Opinion: Subplot

Close below the surface of the third-generation mobile-phone spectrum debate is a technology war, the kind of feud industry thought was behind it and wanted to avoid as it tries to present a unified front in the campaign to wrestle away frequencies from the Pentagon.

For some firms, 3G spectrum does not exist in vacuum. It is a function of technology, which, in turn, is a function of business.

Qualcomm Inc., maker of CDMA chips and software, and mobile-phone carriers that use the technology are not singing off the same song sheet as the Cellular Telecommunications & Internet Association. They are not jumping up and down, screaming the sky is going to fall if industry fails to win the Department of Defense’s 1700 MHz band.

Quite the contrary. The CDMA crowd, Verizon Wireless being the big exception, is hopping mad about what it considers a strategy of 3G fear mongering by CTIA, a tack it believes unfairly punishes firms in a free market designed to reward innovation. Qualcomm and its followers view CTIA’s 3G lobbying effort as a bailout for several large CTIA members that simply made bad business decisions.

Qualcomm believes its flavor of CDMA-cdma2000-is superior in all respects to a W-CDMA technology embraced by carriers AT&T Wireless, Cingular Wireless and VoiceStream Wireless and by European manufacturers Nokia Corp. and L.M. Ericsson. W-CDMA proponents feel otherwise.

In the real world, billions of dollars in 3G contracts around the world are at stake.

While it builds to both standards, Motorola Inc., the top U.S. mobile-phone supplier and a global force, is a strong advocate of securing 1700 MHz spectrum from the Pentagon. Lucent Technologies Inc., at one time a fierce advocate of Qualcomm CDMA technology, has its own problems.
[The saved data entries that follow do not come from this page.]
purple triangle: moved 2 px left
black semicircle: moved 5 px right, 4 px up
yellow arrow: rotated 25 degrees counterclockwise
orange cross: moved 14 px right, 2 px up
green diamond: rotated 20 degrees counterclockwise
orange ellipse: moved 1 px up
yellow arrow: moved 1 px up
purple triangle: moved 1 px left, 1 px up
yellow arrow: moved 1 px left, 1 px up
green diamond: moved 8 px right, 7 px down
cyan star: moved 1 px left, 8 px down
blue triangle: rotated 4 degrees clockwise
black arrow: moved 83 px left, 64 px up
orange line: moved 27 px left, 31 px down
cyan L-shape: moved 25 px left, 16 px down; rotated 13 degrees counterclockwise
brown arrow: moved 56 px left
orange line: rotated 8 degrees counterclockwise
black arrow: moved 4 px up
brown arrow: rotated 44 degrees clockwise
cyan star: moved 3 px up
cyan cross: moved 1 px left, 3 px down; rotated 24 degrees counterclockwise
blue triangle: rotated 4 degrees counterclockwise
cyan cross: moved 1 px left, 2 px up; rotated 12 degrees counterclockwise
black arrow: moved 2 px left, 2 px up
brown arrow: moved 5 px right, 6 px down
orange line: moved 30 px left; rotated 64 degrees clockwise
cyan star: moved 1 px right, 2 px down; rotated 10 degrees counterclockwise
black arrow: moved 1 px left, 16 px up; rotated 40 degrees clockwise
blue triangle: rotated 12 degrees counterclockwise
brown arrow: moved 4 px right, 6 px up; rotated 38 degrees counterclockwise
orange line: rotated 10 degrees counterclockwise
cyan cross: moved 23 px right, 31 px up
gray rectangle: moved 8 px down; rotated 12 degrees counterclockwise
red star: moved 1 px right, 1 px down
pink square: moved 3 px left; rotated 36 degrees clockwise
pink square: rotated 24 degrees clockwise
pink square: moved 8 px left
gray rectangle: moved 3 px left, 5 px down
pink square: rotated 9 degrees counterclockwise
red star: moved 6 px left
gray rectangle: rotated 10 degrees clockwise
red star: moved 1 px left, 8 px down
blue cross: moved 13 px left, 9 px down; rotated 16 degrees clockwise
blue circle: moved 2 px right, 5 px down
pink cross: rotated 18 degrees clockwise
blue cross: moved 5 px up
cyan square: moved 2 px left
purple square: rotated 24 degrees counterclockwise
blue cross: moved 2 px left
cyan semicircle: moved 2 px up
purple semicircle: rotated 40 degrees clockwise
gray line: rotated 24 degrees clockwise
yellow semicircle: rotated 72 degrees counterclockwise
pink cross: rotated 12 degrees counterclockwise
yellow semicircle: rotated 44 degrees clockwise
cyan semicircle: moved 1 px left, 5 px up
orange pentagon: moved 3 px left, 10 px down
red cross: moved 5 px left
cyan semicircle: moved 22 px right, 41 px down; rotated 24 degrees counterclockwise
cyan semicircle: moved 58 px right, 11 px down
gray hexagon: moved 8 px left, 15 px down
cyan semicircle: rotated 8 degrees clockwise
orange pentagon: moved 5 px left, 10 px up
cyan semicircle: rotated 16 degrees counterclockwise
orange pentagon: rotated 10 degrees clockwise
Qualcomm, Leap Wireless, Sprint PCS and others are not shy about telling policy-makers there is not a 3G spectrum shortage. Sure, more spectrum would be nice, they say, but there’s plenty to roll out 3G in America later this year. They insist the U.S. is not behind Japan and Europe, a favorite refrain of CTIA.

The bottom line: It is not in the best interests of Qualcomm, Sprint PCS, Qwest, Alltel, Leap, NextWave and others for DoD to lose the spectrum tug-of-war with industry.

No doubt, all this complicates industry’s legislative agenda on Capitol Hill. At the same time, industry’s “win-win” plan-whereby mobile-phone firms would spend billions (via auction) to relocate military radio systems to other, yet-to-be identified frequencies in exchange for the Pentagon’s 1700 MHz band-is gaining momentum in official Washington. Which is more than you can say for Gary Condit.